Examples of hydraulically-actuated electronically-controlled unit injectors are shown in U.S. Pat. No. 3,689,205 issued to Links on Sep. 5, 1972, U.S. Pat. No. 4,271,807 issued to Links et al. on June 9, 1981, and U.S. Pat. No. 4,605,166 issued to Kelly on Aug. 12, 1986.
The viscosity of the actuating fluid used to actuate an intensifier piston in this type of unit injector normally varies with ambient temperature and affects the magnitude of pressure drops in the actuating fluid circuit. In order to achieve quick startup of an engine equipped with such unit injectors, the length of time or pulsewidth of a fuel delivery command signal to the electronic actuator of the unit injector and/or the actuating fluid pressure should be higher when the viscosity of the actuating fluid is relatively high. The viscosity of the actuating fluid is highest under cold engine starting conditions. On the other hand, after the engine has started and the actuating fluid warms up, the pulsewidth of the fuel delivery command signal and/or the actuating fluid pressure should be relatively lower in order to improve governability of the engine and/or avoid producing excessive engine torque which may damage the engine.
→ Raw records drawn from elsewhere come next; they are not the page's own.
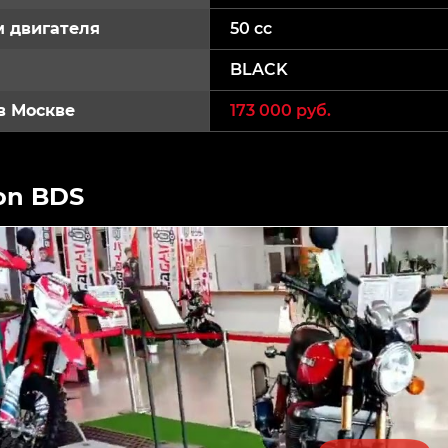
 двигателя
50 cc
BLACK
в Москве
173 000 руб.
on BDS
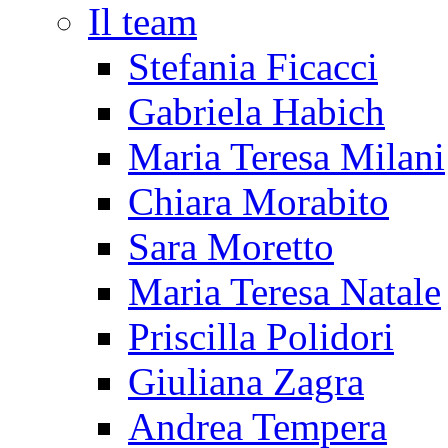
Il team
Stefania Ficacci
Gabriela Habich
Maria Teresa Milani
Chiara Morabito
Sara Moretto
Maria Teresa Natale
Priscilla Polidori
Giuliana Zagra
Andrea Tempera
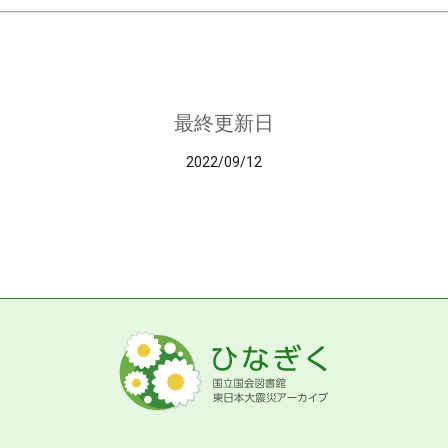
最終更新日
2022/09/12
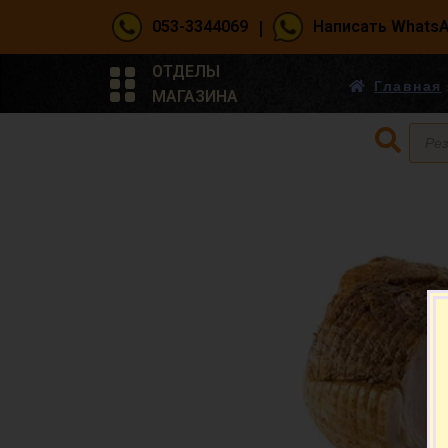
|
053-3344069
Написать Whats
ОТДЕЛЫ
Главная
МАГАЗИНА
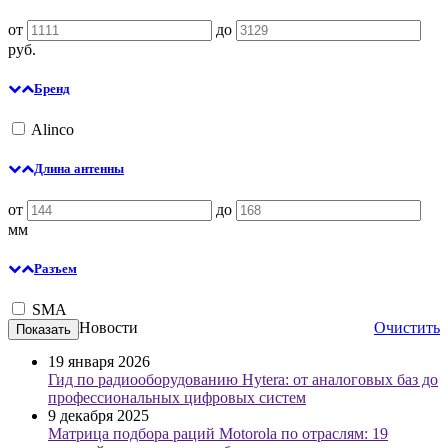
от
до
руб.
Бренд
Alinco
Длина антенны
от
до
мм
Разъем
SMA
Новости
Очистить
19 января 2026
Гид по радиооборудованию Hytera: от аналоговых баз до
профессиональных цифровых систем
9 декабря 2025
Матрица подбора раций Motorola по отраслям: 19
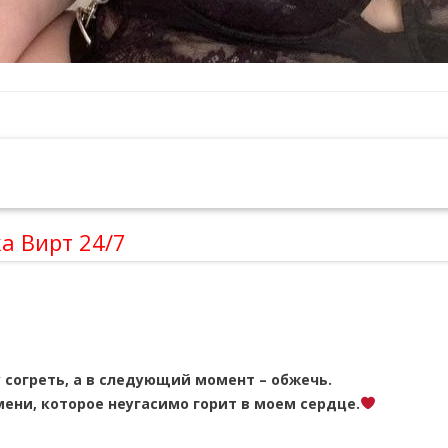
а Вирт 24/7
согреть, а в следующий момент – обжечь.
мени, которое неугасимо горит в моем сердце.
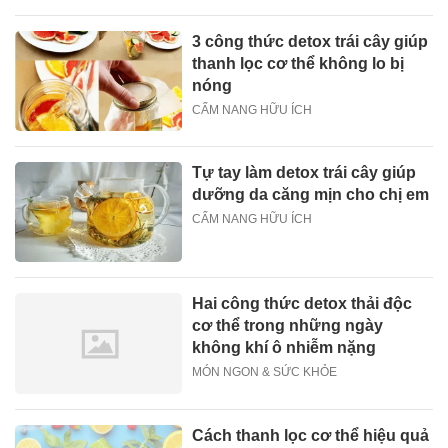
3 công thức detox trái cây giúp
thanh lọc cơ thể không lo bị
nóng
CẨM NANG HỮU ÍCH
Tự tay làm detox trái cây giúp
dưỡng da căng mịn cho chị em
CẨM NANG HỮU ÍCH
Hai công thức detox thải độc
cơ thể trong những ngày
không khí ô nhiễm nặng
MÓN NGON & SỨC KHỎE
Cách thanh lọc cơ thể hiệu quả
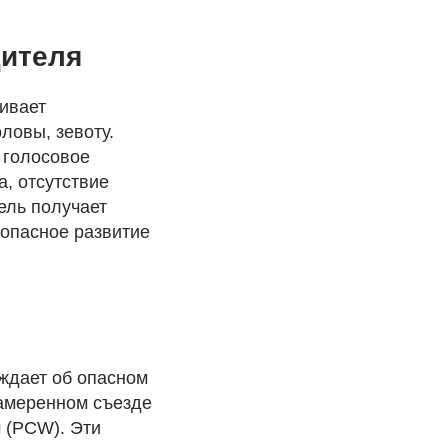
дителя
ивает
ловы, зевоту.
 голосовое
, отсутствие
ель получает
 опасное развитие
еждает об опасном
амеренном съезде
 (PCW). Эти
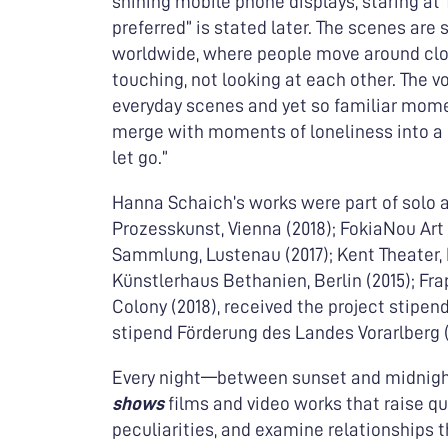
shining mobile phone displays, staring a
preferred” is stated later. The scenes are
worldwide, where people move around clos
touching, not looking at each other. The
everyday scenes and yet so familiar mome
merge with moments of loneliness into a po
let go.”
Hanna Schaich’s works were part of solo a
Prozesskunst, Vienna (2018); FokiaNou Art
Sammlung, Lustenau (2017); Kent Theater, NY
Künstlerhaus Bethanien, Berlin (2015); Fra
Colony (2018), received the project stipe
stipend Förderung des Landes Vorarlberg (
Every night—between sunset and midnig
shows
films and video works that raise q
peculiarities, and examine relationships th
In the absence of directly or indirectly detecting the viscosity of the actuating fluid, it is difficult to select the proper pulsewidth of the fuel delivery command signal and/or actuating fluid pressure which avoids undesirable results to the engine. If the selected pulsewidth and/or pressure is too low, insufficient or no fuel may actually be injected by the unit injector which will inhibit starting or continued operation of the engine. If the selected pulsewidth and/or pressure is too high, an excessive amount of fuel may be injected by the unit injector which may cause damage to the engine.
The present invention is directed to overcoming one or more of the problems as set forth above.